The three cases pending before the court are Mayor & City Council of Baltimore v. B.P. P.L.C., et al.; Anne Arundel County v. B.P. P.L.C., et al.; and City of Annapolis v. B.P. P.L.C., et al. Defendants are large fossil fuel companies such as BP, Chevron, Shell, and ExxonMobil, and the legal causes of action asserted include state tort claims like nuisance, trespass, and failure to warn. The cases are part of a wave of litigation brought by US municipalities and states against the fossil fuel industry alleging that the industry lied about the climate change consequences of its products, which in turn delayed the transition to cleaner alternatives and exacerbated damaging climate impacts like coastal flooding. More than 30 of these climate liability lawsuits have been filed over the past eight years, and while several are moving closer to trial, others have run into dismissals by state trial courts. In July 2024 a Maryland circuit court granted fossil fuel defendants’ motion to dismiss Baltimore’s case, determining that federal law preempts the state law claims. Another state circuit court followed that ruling in January this year, dismissing cases brought by Annapolis and Anne Arundel County.

Plaintiffs are appealing these dismissals. Appeals have also been lodged in similar cases that have been dismissed by state courts in New Jersey, New York, Pennsylvania, and Puerto Rico. Meanwhile, every state supreme court that has reviewed climate deception claims so far has allowed them to proceed. That includes the top courts in Massachusetts, Hawaii, and Colorado.

It remains to be seen whether the top court in Maryland will follow that pattern. The Maryland supreme court justices overall seemed a bit more receptive to the assertions made by Theodore J. Boutrous, Jr, the attorney representing Chevron who argued on behalf of all fossil fuel defendants. The justices appeared to have more reservations or questions about the arguments put forward by Sher.

Justice Steven B. Gould, for example, pressed Sher on the plaintiffs’ requested remedy and allegation that defendants concealed what they knew about climate risks. “The information itself, that’s a secret?” he asked.

Sher responded that oil companies “have an obligation to give warnings commensurate with the risk,” and that none of these companies have done so. “There’s been an evolution from outright [climate] denial to what is called greenwashing,” he explained. He argued that avoiding liability is “a matter of issuing adequate warnings and ceasing the deception” and that “any impact of emissions going forward would be a result of market forces.”

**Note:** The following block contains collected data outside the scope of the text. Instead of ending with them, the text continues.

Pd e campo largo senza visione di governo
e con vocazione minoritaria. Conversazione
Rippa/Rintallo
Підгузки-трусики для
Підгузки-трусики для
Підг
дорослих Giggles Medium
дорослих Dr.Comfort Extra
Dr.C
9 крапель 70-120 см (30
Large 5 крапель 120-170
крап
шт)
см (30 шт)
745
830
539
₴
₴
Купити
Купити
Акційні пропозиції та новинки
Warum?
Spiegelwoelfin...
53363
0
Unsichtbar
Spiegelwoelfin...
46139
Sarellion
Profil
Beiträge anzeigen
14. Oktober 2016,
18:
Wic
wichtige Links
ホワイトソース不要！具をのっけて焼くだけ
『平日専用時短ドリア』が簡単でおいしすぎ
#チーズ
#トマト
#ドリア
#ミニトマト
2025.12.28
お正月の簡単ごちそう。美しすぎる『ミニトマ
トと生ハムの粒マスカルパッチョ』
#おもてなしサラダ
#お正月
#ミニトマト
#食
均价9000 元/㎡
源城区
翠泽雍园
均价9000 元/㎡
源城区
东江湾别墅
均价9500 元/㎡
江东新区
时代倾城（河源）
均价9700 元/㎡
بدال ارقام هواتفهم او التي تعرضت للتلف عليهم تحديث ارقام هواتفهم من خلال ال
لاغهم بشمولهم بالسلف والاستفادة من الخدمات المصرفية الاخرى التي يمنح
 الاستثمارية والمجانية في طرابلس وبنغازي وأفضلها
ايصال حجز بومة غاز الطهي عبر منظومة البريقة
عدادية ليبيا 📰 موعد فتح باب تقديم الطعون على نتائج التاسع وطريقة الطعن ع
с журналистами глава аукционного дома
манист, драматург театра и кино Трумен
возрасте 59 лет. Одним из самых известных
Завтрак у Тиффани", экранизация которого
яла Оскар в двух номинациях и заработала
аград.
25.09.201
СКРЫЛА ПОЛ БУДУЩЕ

“It’s not a matter of regulating emissions,” Sher asserted.

Gould continued to question Sher later on in the oral argument session, which lasted about an hour, asking Sher to walk him through what some of the deceptive statements were and how they specifically led to the climate change injuries suffered by plaintiffs. He also asked about the extent to which a change in behavior by Maryland consumers would have ameliorated the injuries. Justice Brynja M. Booth told Sher that it seems that plaintiffs’ theory of liability and their requested relief are both tied to or relate to interstate emissions. Sher responded by saying that the claims “are all tethered to the deception.” He emphasized that emissions “are the avenue of injury but not the source of liability.”

Fossil fuel defendants argue in the Maryland cases and in other climate liability suits that federal law such as the Clean Air Act preempts the state law claims. These cases, defendants say, are essentially seeking to achieve a regulatory purpose and there is no way to disentangle the allegations of deception from the occurrence of interstate greenhouse gas emissions, which fall under the purview of the US Environmental Protection Agency per the Clean Air Act. The EPA under the Trump administration, however, is now arguing that it lacks the authority to regulate GHGs under the Clean Air Act as it moves to rescind the 2009 greenhouse gas endangerment finding.

“Congress charged the EPA with this authority to regulate emissions, including greenhouse gas emissions,” Boutrous told the justices. He argued that plaintiffs’ allegations pertain to worldwide conduct that far exceeds the limits of state law. “They’re asking for a duty to the world,” Boutrous said. “It’s a breath-taking duty they want to impose.”